Response to Grenfell tragedy “so bad it was beyond belief”

By: Julia Gregory, Local Government Reporter

The leader of Kensington and Chelsea council has said the authority could and should have done more to prevent the tragedy at Grenfell Tower.

Councillor Elizabeth Campbell said at a full council meeting that building control failings will be listed, just days before the Grenfell Inquiry on Monday looks at the council’s role leading up to the disaster.

North Kensington resident and campaigner Melanie Wolfe detailed the mental and emotional toll of Grenfell and its aftermath. She said: “Our children in North Kensington saw their friends burn to death and had to go back to school.

“The response to the fire, I’m very sorry to have to say this, it was so bad as to be beyond belief, it was absolutely dreadful.

“We do want the truth, we do absolutely request that everybody does their very best and looks into their souls because what we’re living with is hideous.”

“Please understand the trauma, the heartache and all the lives that have been broken because of this.”

Inquiry chairman Martin Moore-Bick said building regulations at the 24-storey tower failed after it was covered with flammable cladding as part of the refurbishment which was finished in 2016, just a year before the fire.

Cllr Campbell, who became leader after the fire, said: “This council could have, and should have, done more to stop it happening.

“This is about honesty. It is about being clear and about being truthful.”

The second part of the inquiry will also investigate the part played by the council, and the Kensington and Chelsea Tenant Management Organisation (TMO), which looked after thousands of council properties across the borough.

Cllr Campbell said “it will be a hugely difficult time” for the community, council staff and councillors.

She said the resumption of the inquiry will be “most difficult” for the bereaved and survivors who will hear “often slow and painful detail” leading up to the tragedy, which claimed the lives of 72 people two years ago.

She said the council has brought in measures to prevent such a tragedy ever happening again.

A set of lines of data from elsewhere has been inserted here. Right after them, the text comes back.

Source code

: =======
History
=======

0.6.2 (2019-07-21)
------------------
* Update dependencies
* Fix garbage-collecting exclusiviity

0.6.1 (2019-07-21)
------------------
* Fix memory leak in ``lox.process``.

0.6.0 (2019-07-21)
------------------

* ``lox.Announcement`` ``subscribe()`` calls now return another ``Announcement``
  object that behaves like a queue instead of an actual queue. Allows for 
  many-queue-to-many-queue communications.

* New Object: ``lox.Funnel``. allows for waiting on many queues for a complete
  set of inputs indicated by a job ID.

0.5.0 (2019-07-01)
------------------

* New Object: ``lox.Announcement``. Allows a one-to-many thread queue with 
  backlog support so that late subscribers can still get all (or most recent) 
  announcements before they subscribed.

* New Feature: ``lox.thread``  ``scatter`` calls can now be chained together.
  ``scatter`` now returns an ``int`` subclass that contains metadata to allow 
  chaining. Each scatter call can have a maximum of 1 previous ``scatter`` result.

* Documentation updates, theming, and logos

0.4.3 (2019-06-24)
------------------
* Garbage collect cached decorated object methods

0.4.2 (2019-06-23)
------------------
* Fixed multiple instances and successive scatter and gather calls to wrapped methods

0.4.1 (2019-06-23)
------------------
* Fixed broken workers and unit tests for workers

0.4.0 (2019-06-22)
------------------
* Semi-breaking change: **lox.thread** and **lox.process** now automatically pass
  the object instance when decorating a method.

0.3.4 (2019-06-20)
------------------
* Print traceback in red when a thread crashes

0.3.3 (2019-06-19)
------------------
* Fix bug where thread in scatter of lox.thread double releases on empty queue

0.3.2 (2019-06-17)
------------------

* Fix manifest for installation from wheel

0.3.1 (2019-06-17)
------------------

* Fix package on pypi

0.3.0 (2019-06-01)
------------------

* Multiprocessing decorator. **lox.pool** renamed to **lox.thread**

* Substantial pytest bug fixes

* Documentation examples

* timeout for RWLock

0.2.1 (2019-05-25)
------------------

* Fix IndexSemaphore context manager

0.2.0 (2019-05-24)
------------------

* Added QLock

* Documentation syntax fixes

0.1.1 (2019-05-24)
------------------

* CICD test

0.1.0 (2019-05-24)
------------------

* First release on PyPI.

These include a new fire safety team, a fire door replacement programme, a restructure of the building control department and a review of every department.

It also reviewed its emergency and contingency planning and response.

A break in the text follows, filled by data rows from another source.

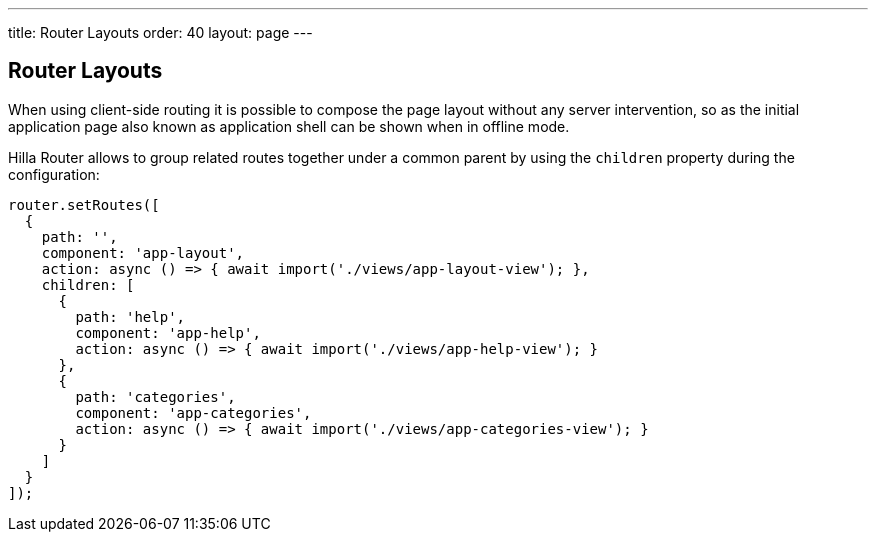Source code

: ---
title: Router Layouts
order: 40
layout: page
---

== Router Layouts

When using client-side routing it is possible to compose the page layout without any server intervention, so as the initial application page also known as application shell can be shown when in offline mode.

Hilla Router allows to group related routes together under a common parent by using the `children` property during the configuration:

[source,typescript]
----
router.setRoutes([
  {
    path: '',
    component: 'app-layout',
    action: async () => { await import('./views/app-layout-view'); },
    children: [
      {
        path: 'help',
        component: 'app-help',
        action: async () => { await import('./views/app-help-view'); }
      },
      {
        path: 'categories',
        component: 'app-categories',
        action: async () => { await import('./views/app-categories-view'); }
      }
    ]
  }
]);
----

“Just as we adopted the recommendations from phase one and started work on them the same day they were announced, we will move quickly and make sure this council leads on issues as they emerge,” said Cllr Campbell.

The leader of the Labour opposition, Pat Mason, said: “We have to make sure that this doesn’t happen again.

“I don’t want to hear any more lesson-learning. I want you to make changes.”

He said nothing has really changed in government regulation, with 1,500 buildings with “Grenfell-style cladding”.

“This inquiry’s going to be punishing,” he added.

He outlined how concerns about safety raised by residents from the Grenfell Action Group were ignored.

And he said: “All of us in local government have failed.

“We need to change things for good.”

He described how residents were not listened to and said they were going to “go through hell” for the next two-and-a-half years while the inquiry and police investigation continued.

“They are already exhausted beyond the meaning of exhaustion,” he said.

“We can’t put any more families in the country anywhere else in the country through this disaster, and a disaster like this can happen anywhere else in the country if we don’t persuade the government to really take our recommendations, to really reform how our buildings are built.

“As a country we have to really change things and not just say we will change.”